Pelaksanaan penahanan dituangkan dalam Berita Acara Pelaksanaan Penahanan dan tersangka kini ditahan di Rumah Tahanan Negara Kelas IIB Bengkulu selama 20 hari, terhitung sejak 10 Februari 2026 hingga 1 Maret 2026.
Peran Tersangka
Kepala Seksi Penyidikan (Kasidik) Kejati Bengkulu, Pola Martua Siregar, menjelaskan bahwa saat ini Daryanto menjabat sebagai Vice President O and M Planning and Control V di PT PLN Indonesia Power.
Namun saat proyek berlangsung, tersangka menjabat sebagai Senior Manager Perencanaan dan Enjiniring UIK Sumatera Bagian Selatan (SBS).
“Kami telah menetapkan tersangka dalam kasus Tipikor proyek penggantian Sistem Kontrol Utama (SKU) dan Sistem AVR PLTA Musi Provinsi Bengkulu Tahun Anggaran 2022–2023,” tegas Pola Martua Siregar.
Dugaan Mark Up Proyek SKU
Dalam kapasitasnya tersebut, tersangka diduga secara melawan hukum menyusun dokumen perencanaan pengadaan penggantian Sistem Kontrol Utama (SKU) PLTA Musi Tahun 2022 dengan menetapkan Rencana Anggaran Biaya (RAB) estimasi harga sebesar Rp32 miliar.
Nilai itu kemudian dijadikan Harga Perkiraan Engineer (HPE) dan Harga Perkiraan Sendiri (HPS), hingga disepakati kontrak antara PT PLN dan KSO Citra Wahana (PT Citra Wahana Sekar Buana–PT Hensan Andalas Putera) sebesar Rp32.079.000.000 termasuk PPN 11 persen.
Namun berdasarkan hasil penyidikan, harga riil peralatan SKU yang dibeli KSO dari PT Yokogawa Indonesia hanya sebesar Rp17.232.750.000 termasuk PPN.

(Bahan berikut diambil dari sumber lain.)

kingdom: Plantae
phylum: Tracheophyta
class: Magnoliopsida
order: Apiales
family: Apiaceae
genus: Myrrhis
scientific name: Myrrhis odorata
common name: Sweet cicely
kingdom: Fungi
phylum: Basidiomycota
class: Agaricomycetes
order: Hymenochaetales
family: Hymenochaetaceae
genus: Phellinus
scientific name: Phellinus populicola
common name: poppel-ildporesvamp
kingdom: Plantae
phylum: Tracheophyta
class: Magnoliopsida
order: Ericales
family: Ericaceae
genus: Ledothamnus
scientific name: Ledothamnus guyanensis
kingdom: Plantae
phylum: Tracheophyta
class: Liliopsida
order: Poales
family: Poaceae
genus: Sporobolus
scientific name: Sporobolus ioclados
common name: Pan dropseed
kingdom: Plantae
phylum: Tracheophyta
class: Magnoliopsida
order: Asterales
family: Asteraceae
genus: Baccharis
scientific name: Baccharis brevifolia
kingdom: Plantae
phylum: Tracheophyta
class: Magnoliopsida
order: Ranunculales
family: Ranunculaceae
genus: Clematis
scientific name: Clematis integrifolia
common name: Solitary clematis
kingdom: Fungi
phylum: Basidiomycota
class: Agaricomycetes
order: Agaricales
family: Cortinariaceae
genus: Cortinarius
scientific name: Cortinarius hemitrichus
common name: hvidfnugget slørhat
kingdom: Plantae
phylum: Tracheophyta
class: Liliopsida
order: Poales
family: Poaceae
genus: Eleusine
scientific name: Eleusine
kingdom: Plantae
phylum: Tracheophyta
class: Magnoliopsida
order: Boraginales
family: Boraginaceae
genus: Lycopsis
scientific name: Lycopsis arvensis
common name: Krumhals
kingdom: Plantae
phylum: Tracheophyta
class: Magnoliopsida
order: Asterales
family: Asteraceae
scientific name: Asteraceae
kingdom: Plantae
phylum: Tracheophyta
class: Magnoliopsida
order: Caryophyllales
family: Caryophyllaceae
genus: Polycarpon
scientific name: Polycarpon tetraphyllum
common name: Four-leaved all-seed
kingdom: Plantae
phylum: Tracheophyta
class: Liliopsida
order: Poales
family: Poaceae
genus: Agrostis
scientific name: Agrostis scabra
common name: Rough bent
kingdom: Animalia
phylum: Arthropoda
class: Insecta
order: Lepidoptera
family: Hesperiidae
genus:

Selisih nilai tersebut diduga merupakan mark up yang mengakibatkan indikasi kerugian keuangan negara sekaligus keuntungan tidak wajar kepada KSO Citra Wahana sebesar Rp11.667.250.000.
“Selisih harga tersebut menjadi bagian dari dugaan mark up yang saat ini kami dalami,” ujar Pola.